Акинфий бросил на землю нож и пистолет.

А Платон направил лощадь вперед, кивком предложив Акинфию следовать за ним. И Акинфий послушно пошел, опустив голову, чувствуя на спине лютые взгляды мужиков. Наконец Платон остановил лощадь, и Акинфий остановился, взглянув в глаза Платону:

— Разбойничаешь, стало быть? Ну что ж, дорогу каждый сам себе. выбирает. Только знай, Платон, в смерти Марьи на мне вины нет… Я ее сам любил… больше жизни…

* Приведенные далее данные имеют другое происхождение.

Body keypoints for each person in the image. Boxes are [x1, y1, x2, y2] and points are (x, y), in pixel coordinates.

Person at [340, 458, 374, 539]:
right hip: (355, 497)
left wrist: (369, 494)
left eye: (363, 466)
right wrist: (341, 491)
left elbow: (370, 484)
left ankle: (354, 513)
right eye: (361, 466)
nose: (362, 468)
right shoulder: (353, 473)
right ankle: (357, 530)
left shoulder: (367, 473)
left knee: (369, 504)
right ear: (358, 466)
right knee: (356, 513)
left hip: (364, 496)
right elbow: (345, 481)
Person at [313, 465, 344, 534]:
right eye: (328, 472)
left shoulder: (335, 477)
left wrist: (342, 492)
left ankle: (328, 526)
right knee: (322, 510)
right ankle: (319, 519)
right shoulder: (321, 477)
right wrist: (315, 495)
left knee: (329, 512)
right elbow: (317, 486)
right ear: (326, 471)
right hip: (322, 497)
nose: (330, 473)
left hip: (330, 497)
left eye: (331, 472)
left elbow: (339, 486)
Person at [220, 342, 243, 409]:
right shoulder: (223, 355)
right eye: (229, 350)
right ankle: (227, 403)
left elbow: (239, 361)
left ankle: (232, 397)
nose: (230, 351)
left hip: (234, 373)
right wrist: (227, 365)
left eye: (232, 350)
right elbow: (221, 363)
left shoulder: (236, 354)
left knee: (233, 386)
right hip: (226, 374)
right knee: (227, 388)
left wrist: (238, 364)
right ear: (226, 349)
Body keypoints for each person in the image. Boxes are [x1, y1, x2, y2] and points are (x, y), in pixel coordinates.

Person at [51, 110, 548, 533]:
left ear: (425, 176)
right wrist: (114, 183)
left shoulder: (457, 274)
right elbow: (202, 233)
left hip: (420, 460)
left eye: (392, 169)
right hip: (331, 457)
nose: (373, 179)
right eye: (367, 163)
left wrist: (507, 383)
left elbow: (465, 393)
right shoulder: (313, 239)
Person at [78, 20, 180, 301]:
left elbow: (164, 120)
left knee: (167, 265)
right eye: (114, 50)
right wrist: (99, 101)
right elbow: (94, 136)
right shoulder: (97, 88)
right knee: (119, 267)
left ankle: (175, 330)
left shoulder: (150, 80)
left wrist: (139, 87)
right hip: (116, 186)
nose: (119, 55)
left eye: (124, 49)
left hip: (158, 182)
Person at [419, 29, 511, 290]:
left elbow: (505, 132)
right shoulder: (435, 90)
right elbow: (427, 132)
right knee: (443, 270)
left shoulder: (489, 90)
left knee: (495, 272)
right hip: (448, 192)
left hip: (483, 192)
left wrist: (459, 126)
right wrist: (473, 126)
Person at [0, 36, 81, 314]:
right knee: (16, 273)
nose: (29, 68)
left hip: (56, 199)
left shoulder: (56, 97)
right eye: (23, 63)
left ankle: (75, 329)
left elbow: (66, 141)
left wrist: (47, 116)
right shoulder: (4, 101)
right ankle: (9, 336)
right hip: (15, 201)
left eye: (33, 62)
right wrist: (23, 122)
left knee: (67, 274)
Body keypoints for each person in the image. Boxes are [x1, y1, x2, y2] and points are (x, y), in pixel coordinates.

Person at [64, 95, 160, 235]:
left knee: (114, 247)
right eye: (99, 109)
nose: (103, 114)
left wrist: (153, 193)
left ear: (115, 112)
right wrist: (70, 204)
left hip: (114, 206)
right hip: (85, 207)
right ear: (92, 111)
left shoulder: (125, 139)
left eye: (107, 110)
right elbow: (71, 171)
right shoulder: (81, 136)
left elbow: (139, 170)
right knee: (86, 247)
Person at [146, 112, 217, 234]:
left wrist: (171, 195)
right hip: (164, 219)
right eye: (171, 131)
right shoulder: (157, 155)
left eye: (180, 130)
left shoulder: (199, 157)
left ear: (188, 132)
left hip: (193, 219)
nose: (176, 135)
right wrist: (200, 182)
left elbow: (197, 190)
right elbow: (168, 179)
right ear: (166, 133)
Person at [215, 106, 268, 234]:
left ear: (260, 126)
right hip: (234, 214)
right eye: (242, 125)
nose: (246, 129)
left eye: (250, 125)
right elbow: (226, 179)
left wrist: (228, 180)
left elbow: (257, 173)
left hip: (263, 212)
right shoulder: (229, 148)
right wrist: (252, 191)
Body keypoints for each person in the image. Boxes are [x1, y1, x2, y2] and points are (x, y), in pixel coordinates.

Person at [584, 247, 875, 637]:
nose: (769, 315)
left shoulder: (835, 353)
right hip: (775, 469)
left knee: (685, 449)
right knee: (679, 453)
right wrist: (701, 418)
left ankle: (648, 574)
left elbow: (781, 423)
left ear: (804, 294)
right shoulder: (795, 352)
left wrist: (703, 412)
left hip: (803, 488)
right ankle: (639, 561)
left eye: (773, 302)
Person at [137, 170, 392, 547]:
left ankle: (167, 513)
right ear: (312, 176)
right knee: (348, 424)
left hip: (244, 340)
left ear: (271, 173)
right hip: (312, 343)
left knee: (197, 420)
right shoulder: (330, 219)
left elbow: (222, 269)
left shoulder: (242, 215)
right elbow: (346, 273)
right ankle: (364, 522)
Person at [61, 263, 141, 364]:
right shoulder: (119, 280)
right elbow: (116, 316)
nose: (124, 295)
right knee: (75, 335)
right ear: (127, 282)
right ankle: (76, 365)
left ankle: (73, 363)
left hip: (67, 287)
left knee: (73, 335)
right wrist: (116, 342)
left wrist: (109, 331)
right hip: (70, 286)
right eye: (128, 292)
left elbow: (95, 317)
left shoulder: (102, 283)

Платон только презрительно усмехнулся…

— За Марьюшку мы с тобой посчитались…

— Не понял, — взрогнул от недоброго предчувствия Акинфий.

— Приедешь в Невьянск, поймешь… А за все остальное мы с тобой ишшо сочтемся. Придет время! — нахмурился Платон. — Когда весь люд работный, все сирые и обездоленные супротив бар и душегубов-заводчиков подымутся, — тады за все посчитаемся! — Платон чуть приподнял руку с саблей. — А теперя — бог с тобой, живи. Коли тебя Марья любила, не могу тебя жизни лишить… Живи покудова!

Платон развернул лошадь, ударил ее плашмя саблей по крупу и поскакал по лесной дороге. На скаку что-то крикнул мужикам, и те, развернув коней, устремились за ним. На пустой дороге остались возок, очумевший от радости кучер и Акинфий, стоящий с опущенной головой.